Where was he now, and where had he come from? Susan found herself wondering over the course of the next week; she found herself often thinking of Joren. He had seemed hardly human, supernaturally beautiful and supernaturally calm. Susan could not believe she had met him and forgotten; she could not believe he had met her and remembered. When she shut her eyes, she saw Joren’s face, his kind, nearly laughing eyes. He had seemed to know something that comforted him all the time. When she went to sleep at night she dreamed of Joren, this man with whom Susan now thought she had fallen in love. Perhaps at first sight. Could she have fallen in love with Joren in the bar, or earlier, in the movie line, or even earlier, at that party she barely remembered attending? Somehow (and this theory she couldn’t understand at all) she thought she had fallen in love with Joren, anonymously, the first night that Daniel had shared her big bed. Perhaps that was why had she followed Joren though the night against all her best city instincts, and why her irrational hatred had melted so suddenly into such unadulterated tenderness. But had he really been at the restaurant that night, and at the movies, or had ethereal Joren somehow been with always?

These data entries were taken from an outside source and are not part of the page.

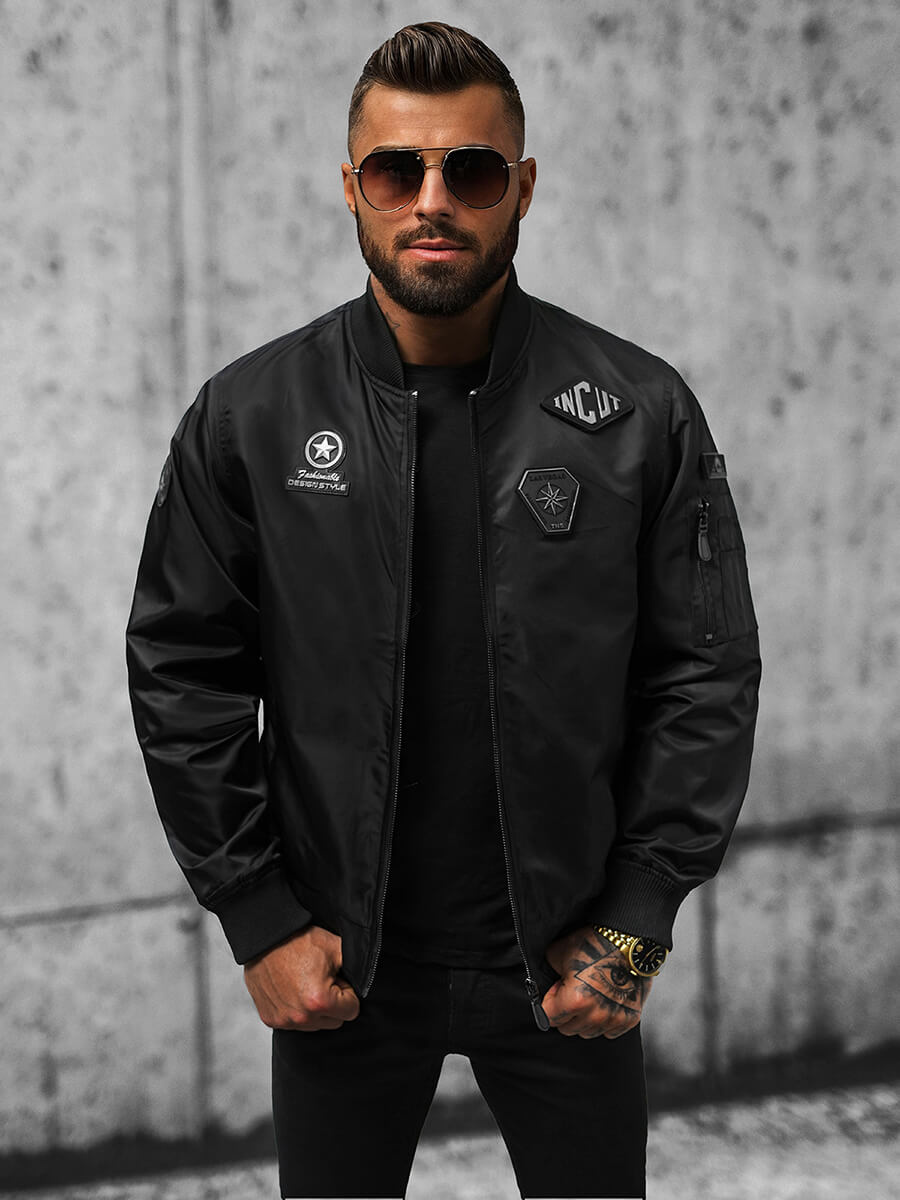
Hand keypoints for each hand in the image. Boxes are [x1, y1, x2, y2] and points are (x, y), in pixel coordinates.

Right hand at [243, 923, 359, 1030]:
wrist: (265, 938)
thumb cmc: (299, 940)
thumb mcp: (335, 947)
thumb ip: (355, 966)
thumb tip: (367, 978)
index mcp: (320, 1001)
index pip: (352, 1011)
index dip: (348, 992)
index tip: (338, 979)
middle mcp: (301, 1017)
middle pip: (334, 1021)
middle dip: (333, 1004)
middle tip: (322, 980)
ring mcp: (284, 1020)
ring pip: (315, 1024)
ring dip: (315, 1009)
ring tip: (306, 983)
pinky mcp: (271, 1019)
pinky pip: (294, 1022)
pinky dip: (297, 1010)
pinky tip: (292, 989)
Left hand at [541, 925, 652, 1039]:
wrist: (629, 941)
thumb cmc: (594, 944)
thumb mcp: (558, 953)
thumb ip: (547, 973)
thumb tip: (541, 984)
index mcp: (574, 1001)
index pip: (549, 1018)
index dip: (550, 1001)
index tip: (557, 989)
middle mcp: (594, 1015)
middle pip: (567, 1029)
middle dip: (565, 1012)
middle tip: (572, 990)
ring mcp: (613, 1018)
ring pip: (588, 1033)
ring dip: (584, 1018)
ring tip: (589, 994)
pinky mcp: (629, 1018)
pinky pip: (609, 1032)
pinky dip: (604, 1021)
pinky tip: (604, 1001)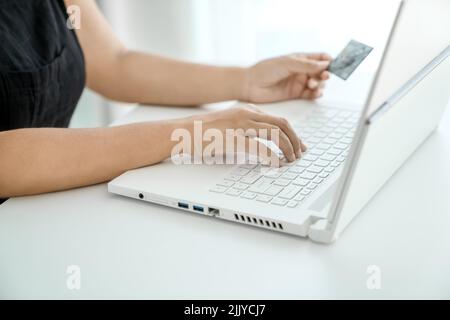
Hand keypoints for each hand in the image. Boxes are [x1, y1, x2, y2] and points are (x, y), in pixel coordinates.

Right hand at [186, 104, 306, 162]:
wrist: (182, 131)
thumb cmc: (203, 131)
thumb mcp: (228, 123)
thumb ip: (245, 128)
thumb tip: (261, 144)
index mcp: (246, 110)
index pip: (277, 119)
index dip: (292, 133)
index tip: (297, 144)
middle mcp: (246, 114)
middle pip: (282, 124)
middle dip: (295, 140)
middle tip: (300, 153)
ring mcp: (240, 125)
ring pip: (275, 134)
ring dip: (287, 148)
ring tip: (290, 160)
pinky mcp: (233, 138)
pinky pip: (261, 148)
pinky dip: (273, 157)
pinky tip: (276, 164)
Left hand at [242, 53, 331, 102]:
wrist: (250, 85)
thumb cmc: (265, 70)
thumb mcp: (288, 63)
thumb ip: (307, 65)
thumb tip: (326, 63)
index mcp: (299, 58)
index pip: (319, 57)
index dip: (328, 60)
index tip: (335, 63)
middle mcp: (300, 70)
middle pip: (321, 71)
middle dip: (325, 73)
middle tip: (324, 76)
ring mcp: (298, 82)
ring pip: (317, 83)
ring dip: (319, 84)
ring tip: (313, 84)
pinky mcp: (295, 94)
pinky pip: (310, 94)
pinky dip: (316, 94)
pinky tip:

She needed to discuss this with a friend, and she made an unlikely choice. On Wednesday she called Daniel at work. She heard him shouting at his speaker-phone. Tell her I’m not in, he said. Tell her I’m at a meeting in New Jersey.
That night, she sat in the library, plowing through books with an unusual intensity, thick treatises filled with unfamiliar words and absurd, complicated ideas. Around midnight, tired and hungry, she wandered across Amsterdam Avenue to a little deli, where she witnessed a peculiar scene. This is what happened:
The one-eyed Arab who worked the night stretch was there all alone. Susan ordered a chicken salad sandwich. He said, all right, professor. He called her “professor.” She didn’t know why.
A young, unwashed man entered the deli and stood immediately behind Susan. I would like boiled cabbage, the man said, and he burst into laughter. The Arab looked up nervously. Then he looked down and chopped some lettuce for Susan’s sandwich.
You are the best grocer in the world, the man said. You know that? The best grocer in the world. And you know the funny thing? the man added, beginning to laugh again. The funny thing is, you don’t even know it.
The man continued to laugh. The grocer nodded.
I would like boiled cabbage, the man said again.
“I am not the best grocer in the world,” the Arab confided to Susan, handing over her sandwich. That will be $2.50, he added. He scratched his eye-patch, the
n glanced back at the young man.
What of André, the Arab asked suddenly. What has become of André?
The young man laughed.
André is dead, he said. And you are the best grocer in the world.
The Arab’s face froze for a moment in horror. Then he handed Susan her change. She thanked him and left the store, went back to her apartment, ate her sandwich, then lay in bed and watched the news on cable TV for a while. A Latin American leader had declared war on the United States, a white supremacist group had successfully letter-bombed an American judge. Susan said, “I wish I could find proof positive that there is no God.” The phone rang, and the answering machine clicked on. “You know,” said Rachel, on the answering machine. “I think maybe I’ll start up with Joe, if it’s all the same to you.” Susan turned up the television volume. United States backed terrorists had killed eleven Nicaraguan farmers, and Nancy Reagan had just published a new book.